Write the listing out again in full. Every character must match.

*** Opening of THE DATA ***

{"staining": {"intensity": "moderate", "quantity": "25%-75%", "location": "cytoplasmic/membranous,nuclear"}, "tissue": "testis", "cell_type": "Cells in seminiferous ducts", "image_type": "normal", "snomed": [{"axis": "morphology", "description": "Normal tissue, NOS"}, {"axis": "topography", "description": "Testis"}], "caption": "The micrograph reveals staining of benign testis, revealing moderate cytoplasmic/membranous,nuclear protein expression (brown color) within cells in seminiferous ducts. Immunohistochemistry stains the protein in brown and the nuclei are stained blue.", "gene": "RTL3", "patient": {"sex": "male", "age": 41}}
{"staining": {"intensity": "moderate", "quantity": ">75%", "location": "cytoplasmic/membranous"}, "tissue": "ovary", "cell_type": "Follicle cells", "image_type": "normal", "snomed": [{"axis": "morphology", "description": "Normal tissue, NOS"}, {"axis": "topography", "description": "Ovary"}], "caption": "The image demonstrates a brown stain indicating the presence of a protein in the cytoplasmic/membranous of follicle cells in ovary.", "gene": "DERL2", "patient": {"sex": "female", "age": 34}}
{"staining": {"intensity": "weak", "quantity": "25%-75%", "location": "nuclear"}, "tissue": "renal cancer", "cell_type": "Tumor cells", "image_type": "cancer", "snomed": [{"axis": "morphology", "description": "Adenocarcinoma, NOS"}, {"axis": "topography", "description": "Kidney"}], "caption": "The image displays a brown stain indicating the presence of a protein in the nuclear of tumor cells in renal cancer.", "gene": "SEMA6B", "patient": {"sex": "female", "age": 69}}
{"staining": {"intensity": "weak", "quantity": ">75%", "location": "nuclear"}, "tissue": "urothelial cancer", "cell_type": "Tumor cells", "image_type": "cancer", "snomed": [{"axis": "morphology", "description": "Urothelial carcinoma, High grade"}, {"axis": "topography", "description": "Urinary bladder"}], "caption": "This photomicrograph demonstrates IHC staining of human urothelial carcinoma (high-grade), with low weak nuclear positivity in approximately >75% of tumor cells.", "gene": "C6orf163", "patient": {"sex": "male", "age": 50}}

*** Close of THE DATA ***

FINISHED EXERCISE -
{"staining": {"intensity": "moderate", "quantity": "25%-75%", "location": "cytoplasmic/membranous,nuclear"}, "tissue": "testis", "cell_type": "Cells in seminiferous ducts", "image_type": "normal", "snomed": [{"axis": "morphology", "description": "Normal tissue, NOS"}, {"axis": "topography", "description": "Testis"}], "caption": "The micrograph reveals staining of benign testis, revealing moderate cytoplasmic/membranous,nuclear protein expression (brown color) within cells in seminiferous ducts. Immunohistochemistry stains the protein in brown and the nuclei are stained blue.", "gene": "RTL3", "patient": {"sex": "male", "age": 41}}
{"staining": {"intensity": "moderate", "quantity": ">75%", "location": "cytoplasmic/membranous"}, "tissue": "ovary", "cell_type": "Follicle cells", "image_type": "normal", "snomed": [{"axis": "morphology", "description": "Normal tissue, NOS"}, {"axis": "topography", "description": "Ovary"}], "caption": "The image demonstrates a brown stain indicating the presence of a protein in the cytoplasmic/membranous of follicle cells in ovary.", "gene": "DERL2", "patient": {"sex": "female", "age": 34}}
{"staining": {"intensity": "weak", "quantity": "25%-75%", "location": "nuclear"}, "tissue": "renal cancer", "cell_type": "Tumor cells", "image_type": "cancer", "snomed": [{"axis": "morphology", "description": "Adenocarcinoma, NOS"}, {"axis": "topography", "description": "Kidney"}], "caption": "The image displays a brown stain indicating the presence of a protein in the nuclear of tumor cells in renal cancer.", "gene": "SEMA6B", "patient": {"sex": "female", "age": 69}}
{"staining": {"intensity": "weak", "quantity": ">75%", "location": "nuclear"}, "tissue": "urothelial cancer", "cell_type": "Tumor cells", "image_type": "cancer", "snomed": [{"axis": "morphology", "description": "Urothelial carcinoma, High grade"}, {"axis": "topography", "description": "Urinary bladder"}], "caption": "This photomicrograph demonstrates IHC staining of human urothelial carcinoma (high-grade), with low weak nuclear positivity in approximately >75% of tumor cells.", "gene": "C6orf163", "patient": {"sex": "male", "age": 50}}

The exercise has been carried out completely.